**Task details**
Extend the notes on Meridian's unaudited consolidated financial statements below, beginning after the sentence ending "to be expected for the year."

**Reading text**
────────
Notes to Consolidated Financial Statements
(Unaudited)

1. Basis of Presentation:

The consolidated financial statements included herein have not been audited by an independent registered public accounting firm, but include all adjustments (consisting of normal recurring entries), which are, in the opinion of management, necessary for a fair presentation of the results for such periods.

Certain information and footnote disclosure normally included in financial statements prepared in accordance with generally accepted accounting principles has been omitted pursuant to the requirements of the Securities and Exchange Commission, although Meridian believes that the disclosures included in these financial statements are adequate to make the information not misleading.

It is suggested that these consolidated financial statements be read in conjunction with the consolidated financial statements and notes thereto, included in Meridian’s Annual Report on Form 10-K for the Year Ended September 30, 2003.

The results of operations for the interim periods are not necessarily indicative of the results to be expected for the year.
────────
**Listed records**
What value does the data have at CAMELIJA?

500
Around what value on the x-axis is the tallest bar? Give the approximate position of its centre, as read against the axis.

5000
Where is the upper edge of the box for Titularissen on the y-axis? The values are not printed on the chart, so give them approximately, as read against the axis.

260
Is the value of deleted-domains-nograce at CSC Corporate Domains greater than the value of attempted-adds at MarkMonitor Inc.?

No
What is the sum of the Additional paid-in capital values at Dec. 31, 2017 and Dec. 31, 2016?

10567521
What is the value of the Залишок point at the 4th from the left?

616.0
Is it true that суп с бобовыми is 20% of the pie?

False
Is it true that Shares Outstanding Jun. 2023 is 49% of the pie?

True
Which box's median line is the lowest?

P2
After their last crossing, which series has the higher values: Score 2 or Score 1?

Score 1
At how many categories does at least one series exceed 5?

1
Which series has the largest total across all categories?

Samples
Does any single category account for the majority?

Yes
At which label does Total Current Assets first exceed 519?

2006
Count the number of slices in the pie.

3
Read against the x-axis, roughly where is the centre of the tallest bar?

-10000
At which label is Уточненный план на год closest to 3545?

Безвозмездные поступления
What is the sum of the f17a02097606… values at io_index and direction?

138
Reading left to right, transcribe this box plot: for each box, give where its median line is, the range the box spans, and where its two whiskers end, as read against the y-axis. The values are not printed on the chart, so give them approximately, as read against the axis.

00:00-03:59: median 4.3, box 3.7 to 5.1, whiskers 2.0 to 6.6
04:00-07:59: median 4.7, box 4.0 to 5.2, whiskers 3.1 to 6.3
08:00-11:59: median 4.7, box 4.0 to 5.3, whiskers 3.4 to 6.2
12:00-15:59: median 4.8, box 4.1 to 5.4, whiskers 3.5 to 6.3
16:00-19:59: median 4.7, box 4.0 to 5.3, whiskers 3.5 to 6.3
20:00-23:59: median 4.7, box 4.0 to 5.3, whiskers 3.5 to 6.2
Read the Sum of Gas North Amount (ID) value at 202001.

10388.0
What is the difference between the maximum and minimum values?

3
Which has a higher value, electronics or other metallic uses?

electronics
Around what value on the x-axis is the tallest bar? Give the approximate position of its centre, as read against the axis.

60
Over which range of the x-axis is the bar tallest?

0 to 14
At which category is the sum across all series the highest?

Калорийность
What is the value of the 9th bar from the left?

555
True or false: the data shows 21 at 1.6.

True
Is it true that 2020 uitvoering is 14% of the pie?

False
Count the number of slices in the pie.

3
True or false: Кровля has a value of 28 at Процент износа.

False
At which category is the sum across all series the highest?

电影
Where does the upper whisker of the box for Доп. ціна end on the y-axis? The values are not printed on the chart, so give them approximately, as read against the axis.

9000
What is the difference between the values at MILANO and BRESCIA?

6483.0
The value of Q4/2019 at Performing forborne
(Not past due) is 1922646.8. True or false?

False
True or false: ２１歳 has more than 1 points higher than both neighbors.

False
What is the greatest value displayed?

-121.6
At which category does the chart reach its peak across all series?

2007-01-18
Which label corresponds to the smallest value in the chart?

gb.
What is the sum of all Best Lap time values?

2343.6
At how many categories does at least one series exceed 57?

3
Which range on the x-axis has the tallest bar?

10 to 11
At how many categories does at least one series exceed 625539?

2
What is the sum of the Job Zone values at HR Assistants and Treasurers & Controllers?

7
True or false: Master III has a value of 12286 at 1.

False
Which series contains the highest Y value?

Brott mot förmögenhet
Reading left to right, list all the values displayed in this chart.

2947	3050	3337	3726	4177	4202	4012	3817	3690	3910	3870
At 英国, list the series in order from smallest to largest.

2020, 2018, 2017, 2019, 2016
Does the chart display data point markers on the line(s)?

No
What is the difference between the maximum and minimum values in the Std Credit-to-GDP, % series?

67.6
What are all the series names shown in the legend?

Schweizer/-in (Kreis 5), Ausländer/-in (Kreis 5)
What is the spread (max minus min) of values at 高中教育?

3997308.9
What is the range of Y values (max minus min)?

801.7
────────
**Exercise result**
2. Significant Accounting Policies:

     a) Translation of Foreign Currency -

Assets and liabilities of foreign operations are translated using period-end exchange rates with gains or losses resulting from translation included in a separate component of accumulated other comprehensive income (loss). Revenues and expenses are translated using exchange rates prevailing during the period. Meridian also recognizes foreign currency transaction gains and losses on certain assets and liabilities that are denominated in the Euro currency. These gains and losses are included in other income and expense in the accompanying consolidated statements of operations.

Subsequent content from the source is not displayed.